The appellate authority will then have to examine the legality and propriety of the decision taken by the assessing authority on the question of entitlement of assessee to the benefit of S.7 and in case the appellate authority finds that the said decision was not just or correct, the appellate authority is empowered by S.34 to pass such order in relation thereto as it thinks fit.
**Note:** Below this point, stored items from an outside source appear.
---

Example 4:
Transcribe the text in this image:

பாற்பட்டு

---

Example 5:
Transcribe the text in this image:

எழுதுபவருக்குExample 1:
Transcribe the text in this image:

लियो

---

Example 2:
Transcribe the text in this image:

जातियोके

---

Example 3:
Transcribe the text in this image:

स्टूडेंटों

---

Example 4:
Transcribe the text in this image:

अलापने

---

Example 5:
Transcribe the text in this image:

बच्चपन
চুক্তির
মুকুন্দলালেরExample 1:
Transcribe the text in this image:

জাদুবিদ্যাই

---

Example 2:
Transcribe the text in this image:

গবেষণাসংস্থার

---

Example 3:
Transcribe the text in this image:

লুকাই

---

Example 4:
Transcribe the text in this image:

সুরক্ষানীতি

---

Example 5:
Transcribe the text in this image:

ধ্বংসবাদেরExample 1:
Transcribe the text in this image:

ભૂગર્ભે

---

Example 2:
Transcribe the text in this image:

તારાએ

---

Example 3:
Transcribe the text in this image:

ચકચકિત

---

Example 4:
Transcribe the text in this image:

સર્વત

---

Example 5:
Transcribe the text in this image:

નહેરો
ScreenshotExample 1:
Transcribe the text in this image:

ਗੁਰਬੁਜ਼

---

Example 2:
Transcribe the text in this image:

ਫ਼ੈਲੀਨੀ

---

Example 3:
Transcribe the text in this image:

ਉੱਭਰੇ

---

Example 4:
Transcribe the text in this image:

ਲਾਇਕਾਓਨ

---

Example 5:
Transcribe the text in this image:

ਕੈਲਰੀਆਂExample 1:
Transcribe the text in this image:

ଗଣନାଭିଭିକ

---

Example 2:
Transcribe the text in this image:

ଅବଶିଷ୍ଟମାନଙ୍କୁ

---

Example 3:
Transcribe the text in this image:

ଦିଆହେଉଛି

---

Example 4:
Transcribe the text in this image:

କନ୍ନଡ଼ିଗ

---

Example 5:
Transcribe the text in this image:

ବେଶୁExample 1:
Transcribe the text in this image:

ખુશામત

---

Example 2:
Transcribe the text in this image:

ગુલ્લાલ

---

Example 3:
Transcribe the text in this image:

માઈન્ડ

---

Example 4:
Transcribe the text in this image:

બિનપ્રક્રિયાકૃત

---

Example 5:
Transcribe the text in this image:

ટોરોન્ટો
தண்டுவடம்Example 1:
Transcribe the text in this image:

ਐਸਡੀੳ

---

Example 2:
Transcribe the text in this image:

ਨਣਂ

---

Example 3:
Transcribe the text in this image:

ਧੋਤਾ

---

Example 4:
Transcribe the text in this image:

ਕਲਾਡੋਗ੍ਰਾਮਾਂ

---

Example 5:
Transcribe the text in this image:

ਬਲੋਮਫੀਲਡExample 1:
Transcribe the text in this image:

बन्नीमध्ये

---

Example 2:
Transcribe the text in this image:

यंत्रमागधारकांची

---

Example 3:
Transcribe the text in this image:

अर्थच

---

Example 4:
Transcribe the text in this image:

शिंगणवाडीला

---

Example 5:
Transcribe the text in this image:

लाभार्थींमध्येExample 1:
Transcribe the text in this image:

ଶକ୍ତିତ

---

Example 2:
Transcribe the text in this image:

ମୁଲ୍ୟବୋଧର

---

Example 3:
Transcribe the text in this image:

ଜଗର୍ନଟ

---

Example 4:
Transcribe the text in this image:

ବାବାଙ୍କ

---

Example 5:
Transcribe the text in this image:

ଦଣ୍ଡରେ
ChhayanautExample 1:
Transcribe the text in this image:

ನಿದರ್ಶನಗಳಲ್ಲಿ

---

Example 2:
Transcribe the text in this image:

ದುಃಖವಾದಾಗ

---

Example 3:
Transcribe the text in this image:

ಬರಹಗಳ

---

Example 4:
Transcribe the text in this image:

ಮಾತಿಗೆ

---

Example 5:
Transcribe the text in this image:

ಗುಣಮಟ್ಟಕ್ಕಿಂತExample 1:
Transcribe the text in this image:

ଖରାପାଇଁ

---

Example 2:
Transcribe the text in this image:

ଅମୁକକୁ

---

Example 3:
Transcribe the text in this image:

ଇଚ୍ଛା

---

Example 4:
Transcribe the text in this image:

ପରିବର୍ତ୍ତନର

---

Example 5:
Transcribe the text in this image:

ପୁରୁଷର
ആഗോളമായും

Such being the legal position, we do not find it possible to uphold the contention of the learned Government Pleader that the Appellate Assistant Commissioner had acted without jurisdiction in recording a finding that the assessee had made out sufficient cause for the delay in the filing of the application in Form No. 21 and in directing the assessing authority to extend the benefit of S 7 of the Act to the assessee in the event of his filing the requisite application within the period of one week. 7. The view taken by the Tribunal in regard to this matter is therefore perfectly correct and sound. 8. Though an argument was advanced by the learned Government Pleader that the Appellate Authority while issuing the impugned direction to the Sales Tax Officer to extend to the assessee the benefit of S.7 has not considered the crucial question as to whether the assessee had made out sufficient cause for condoning the delay in the filing of such application, we do not find any substance in this contention, because a clear finding has been recorded by the Appellate Authority which has also been concurred in by the Tribunal that a valid and adequate explanation had been furnished by the assessee for the failure on his part to file the application within the prescribed time. 9. It follows from the foregoing discussion that no interference is called for with the decision of the Tribunal. This tax revision case is accordingly dismissed. The parties will bear their respective costs.